**** Entries shown ****

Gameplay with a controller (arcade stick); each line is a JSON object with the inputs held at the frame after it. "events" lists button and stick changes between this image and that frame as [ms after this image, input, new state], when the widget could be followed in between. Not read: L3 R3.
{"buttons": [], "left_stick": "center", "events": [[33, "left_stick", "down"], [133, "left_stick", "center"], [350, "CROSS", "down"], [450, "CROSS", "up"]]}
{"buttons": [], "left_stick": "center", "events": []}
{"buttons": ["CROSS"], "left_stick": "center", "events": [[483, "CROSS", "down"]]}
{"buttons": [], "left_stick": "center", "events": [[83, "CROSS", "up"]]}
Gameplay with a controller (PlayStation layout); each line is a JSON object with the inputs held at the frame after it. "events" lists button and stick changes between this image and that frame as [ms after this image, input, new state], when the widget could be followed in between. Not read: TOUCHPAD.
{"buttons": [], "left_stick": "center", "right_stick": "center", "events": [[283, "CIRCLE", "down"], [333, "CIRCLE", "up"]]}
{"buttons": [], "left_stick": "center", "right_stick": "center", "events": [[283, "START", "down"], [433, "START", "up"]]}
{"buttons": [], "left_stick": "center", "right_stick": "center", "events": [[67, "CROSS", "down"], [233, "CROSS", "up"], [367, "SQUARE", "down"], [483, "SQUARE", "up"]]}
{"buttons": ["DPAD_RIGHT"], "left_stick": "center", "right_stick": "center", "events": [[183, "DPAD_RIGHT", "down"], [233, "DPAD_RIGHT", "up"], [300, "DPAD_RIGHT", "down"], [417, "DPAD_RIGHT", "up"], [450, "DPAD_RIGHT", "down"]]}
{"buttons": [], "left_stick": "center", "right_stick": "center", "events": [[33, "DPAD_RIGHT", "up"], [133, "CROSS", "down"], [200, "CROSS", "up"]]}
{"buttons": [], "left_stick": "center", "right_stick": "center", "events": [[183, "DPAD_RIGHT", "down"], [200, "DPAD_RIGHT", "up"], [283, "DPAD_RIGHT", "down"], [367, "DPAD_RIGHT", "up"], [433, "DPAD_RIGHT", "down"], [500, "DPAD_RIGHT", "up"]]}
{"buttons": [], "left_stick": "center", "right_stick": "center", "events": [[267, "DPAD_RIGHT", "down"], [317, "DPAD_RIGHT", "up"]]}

****

Goal of the exercise: Copy out each line of the data that has the word "followed" in it.

Task output:
Gameplay with a controller (arcade stick); each line is a JSON object with the inputs held at the frame after it. "events" lists button and stick changes between this image and that frame as [ms after this image, input, new state], when the widget could be followed in between. Not read: L3 R3.
Gameplay with a controller (PlayStation layout); each line is a JSON object with the inputs held at the frame after it. "events" lists button and stick changes between this image and that frame as [ms after this image, input, new state], when the widget could be followed in between. Not read: TOUCHPAD.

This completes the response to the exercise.